El vino ha construido Oporto. El vino que madura en las bodegas a la vera de la corriente del río ha hecho famoso un cartel con el caballero Sandeman envuelto en una capa y en la parte alta de la ciudad ha dejado avenidas de alguna solidez burguesa, una aristocracia cruzada con la timidez anglosajona, un equipo de fútbol con prestigio europeo y otros monumentos.

Lo demás es el río. La ancha desembocadura del Duero donde las goletas, los veleros, las barcazas repletas de turistas navegan hacia un mar que se intuye, que se huele, que casi, casi se palpa pero al que nunca se llega por que las embarcaciones, de pronto, viran ya que parecen acobardarse ante el despliegue fabuloso de un mar inmenso, azul, rebosante de sal, naufragios, olas frías y gaviotas imbéciles. En la ribera del río que Gerardo Diego imaginara más puro que una sonata de violín la gente de día y de noche, de noche y de día pasea, habla, tropieza, bebe el vino agridulce de la ciudad, visita las bodegas de la Vila Nova de Gaia – ciudad dormitorio de Oporto - y se sienta en las amplias terrazas de los restaurantes para comer contundentes lomos de bacalao, callos, pulpos asados o una francesinha, plato típico de la zona, que apenas consiste en poco más que un bocadillo de pan en el que se incluye un filete, chorizo, jamón york, salchicha y queso, todo ello cubierto por una salsa aceitosa y dulzona. Luego, en la sobremesa o antes que anochezca, con la temblorosa luz del día que se despide, los hombres y las mujeres que en verano abarrotan Oporto, fundamentalmente españoles, cruzan el impresionante puente de Luis I y con un vértigo de suicidas arrepentidos contemplan, entre perplejos y agradecidos, el discurrir silencioso de las aguas y la arquitectura de una ciudad blanca, desordenada y nostálgica que, como medio Portugal, resbala líquidamente en cerámicas azules, fados, tripas de bacalao y un incierto descuido.

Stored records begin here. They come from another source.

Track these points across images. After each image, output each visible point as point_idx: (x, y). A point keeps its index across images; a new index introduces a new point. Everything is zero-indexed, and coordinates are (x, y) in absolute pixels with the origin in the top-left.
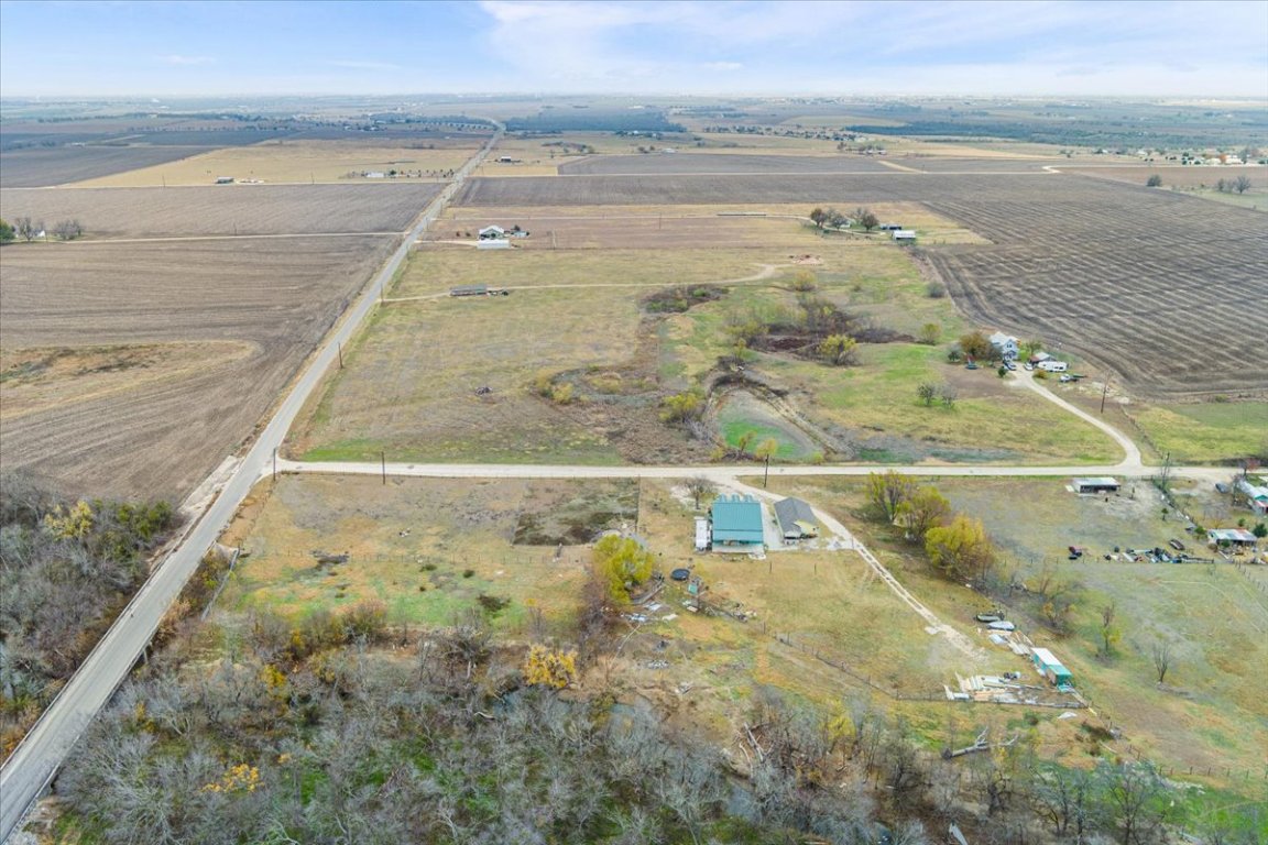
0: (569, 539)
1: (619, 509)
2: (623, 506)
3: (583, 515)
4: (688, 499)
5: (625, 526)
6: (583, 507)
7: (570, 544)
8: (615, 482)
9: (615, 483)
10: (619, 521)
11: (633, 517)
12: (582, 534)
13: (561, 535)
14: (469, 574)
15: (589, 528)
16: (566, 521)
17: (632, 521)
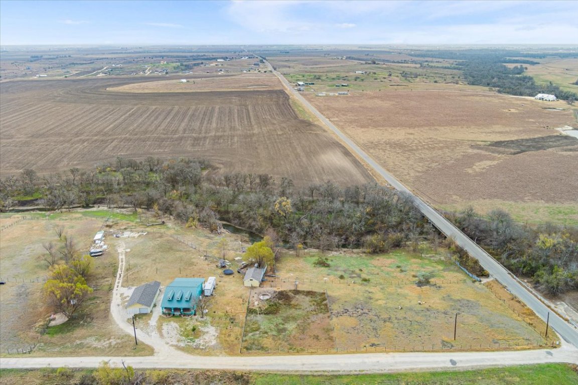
0: (291, 294)
1: (260, 318)
2: (255, 323)
3: (285, 312)
4: (206, 330)
5: (256, 303)
6: (286, 320)
7: (290, 291)
8: (263, 350)
9: (262, 348)
10: (260, 308)
11: (250, 311)
12: (284, 296)
13: (297, 296)
14: (342, 277)
15: (280, 302)
16: (295, 307)
17: (251, 307)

En Oporto, puestos a esperar, uno siempre espera que de pronto caiga un chaparrón y que alguien, casi siempre una mujer, le susurre una tristeza.

La luz es azul y la melancolía una calle estrecha, larga y mal empedrada, que huele a guiso de coliflor y a meada de gato. Las calles, con edificios deshabitados y comercios de una luz diminuta, te arrastran siempre hacia la orilla del río pero antes tendrás que atravesar la avenida dos Aliados; amplia avenida con edificios modernistas o la rua Santa Caterina, calle peatonal y comercial donde no podrás tomarte un café en el abarrotado y famosísimo Café Magestic o el mercado de Bolhao repleto de flores, perfumes maduros, frutas, vientres de pescado y carnes de una lozanía más que dudosa; mercado popular, ruidoso, pequeño, sucio y desordenado que parece anclado en los viejos tiempos y, así, de esos tiempos van quedando en la amurallada ciudad caballeros ingleses de pelo cano, palacios, aguaceros, esquinas descuidadas, batallas victoriosas en los vestíbulos de la estación de San Bento, composiciones de santos en los templos, decoraciones masónicas en los bares, todo en azulejos; azulejos que, al final, te procuran una sensación húmeda y acuática. Oporto, en verano, la segunda ciudad más poblada de Portugal, es una multitud ruidosa de hombres y mujeres, fundamentalmente españoles, que deambulan por las calles vestidos con el descuidado estilo característico de esta época mientras se fotografían los unos a los otros o toman instantáneas de antiguos, renegridos y titubeantes edificios que siempre parecen a punto de derrumbarse.

El vino ha construido Oporto. El vino que madura en las bodegas a la vera de la corriente del río ha hecho famoso un cartel con el caballero Sandeman envuelto en una capa y en la parte alta de la ciudad ha dejado avenidas de alguna solidez burguesa, una aristocracia cruzada con la timidez anglosajona, un equipo de fútbol con prestigio europeo y otros monumentos.